May 6, 2015
The Australian, 6 May 2015
By Vicki Thomson
Whatever the budget does, the fundamental problems remain.
If ever there were to be a sequel to Dostoyevsky’s Crime and Punishment, this looming federal budget for the university sector could prove to be it.
Not to put too fine a point on it, it was a political crime the Senate twice voted down the critically needed university reform package, which included fee flexibility and without which universities will be forced into a steady decline of quality and choice for national and international students.
There may have been much erroneous hyperbole in Senate speeches about students suffering from deregulation.
There should have been far more talk about how much they will suffer from the failure to enact this reform.
Whatever this year’s budget does, the fundamental problems remain: the funding system puts volume before quality and rewards uniformity, not innovation and difference.
Students – especially at the most research-intensive universities – have to pay for research, because the government won’t.

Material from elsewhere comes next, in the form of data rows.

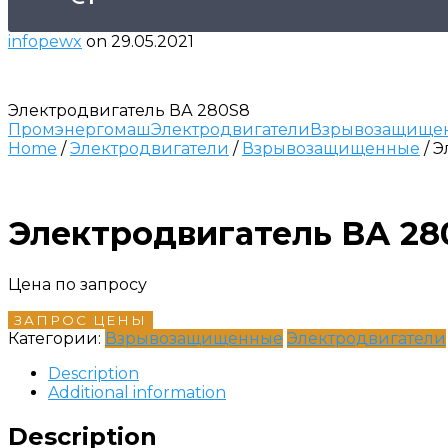
infopewx
on
29.05.2021
Электродвигатель ВА 280S8
Промэнергомаш
Электродвигатели
Взрывозащище
Home
/
Электродвигатели
/
Взрывозащищенные
/ 
Электродвигатель ВА 28
Цена по запросу
ЗАПРОС ЦЕНЫ
Категории:
Взрывозащищенные
Электродвигатели
Description
Additional information
Description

Now the budget will most likely deliver the punishment for the Senate’s crime – but it will be the sector and its students who will be punished.
Education Minister Christopher Pyne would probably say no punishment was intended, and from his point of view that would most likely be correct.

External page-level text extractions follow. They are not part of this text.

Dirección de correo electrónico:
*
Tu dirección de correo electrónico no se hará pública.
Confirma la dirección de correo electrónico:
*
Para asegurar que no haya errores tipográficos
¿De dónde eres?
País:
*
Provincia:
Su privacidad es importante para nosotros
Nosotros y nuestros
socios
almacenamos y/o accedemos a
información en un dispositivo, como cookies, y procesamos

The problem is, however, that the sector’s funding issues go beyond anything that this budget can fix.
Without significant reform and the introduction of fee flexibility, nothing in the budget can deliver anything but harm which equals punishment.

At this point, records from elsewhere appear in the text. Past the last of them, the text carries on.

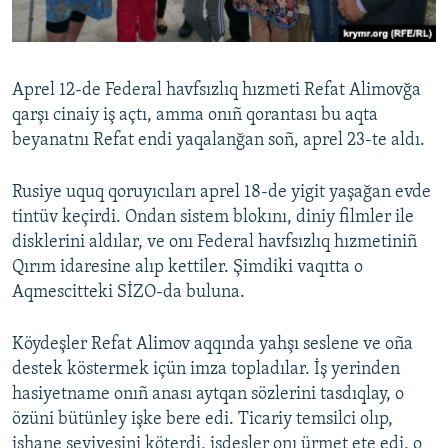
Aprel 12-de Federal havfsızlıq hızmeti Refat Alimovğa
qarşı cinaiy iş açtı, amma onıñ qorantası bu aqta
beyanatnı Refat endi yaqalanğan soñ, aprel 23-te aldı.
Rusiye uquq qoruyıcıları aprel 18-de yigit yaşağan evde
tintüv keçirdi. Ondan sistem blokını, diniy filmler ile
disklerini aldılar, ve onı Federal havfsızlıq hızmetiniñ
Qırım idaresine alıp kettiler. Şimdiki vaqıtta o
Aqmescitteki SİZO-da buluna.
Köydeşler Refat Alimov aqqında yahşı seslene ve oña
destek köstermek içün imza topladılar. İş yerinden
hasiyetname onıñ anası aytqan sözlerini tasdıqlay, o
özüni bütünley işke bere edi. Ticariy temsilci olıp,
işhane seviyesini köterdi, işdeşler onı ürmet ete edi, o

As a sector, what we have to look forward to next week is judging levels of harm.
Hardly an auspicious way forward for a sector that is Australia’s third largest export industry, one that educates the nation’s future generations of professionals and delivers the backbone of the country’s research. The view of what lies ahead next week is daunting.
The government has no intention of backing away from its 20 per cent funding cuts.
The minister has made that abundantly clear.
There is much chatter about a rise in the HECS cap but, realistically, this would not deliver what the sector so badly needs: long-term sustainable funding.
For even a 15 per cent increase in the HECS cap to make any difference at all to the present funding situation, the government’s 20 per cent funding cuts would have to be reduced to between 5 per cent and 6 per cent.
The budget, therefore, is not to be looked forward to. It is to be survived with much despair.
Whatever the immediate impact, the long-term picture will be worse as the sector continues in its efforts to hold an obsolete funding system together with string and Band-Aids. Meanwhile, meaningful reform goes back into the toohard basket.
Here the punishment most certainly does not fit the crime. It isn’t even being delivered to those who deserve it.
Vicki Thomson is chief executive of the Group of Eight.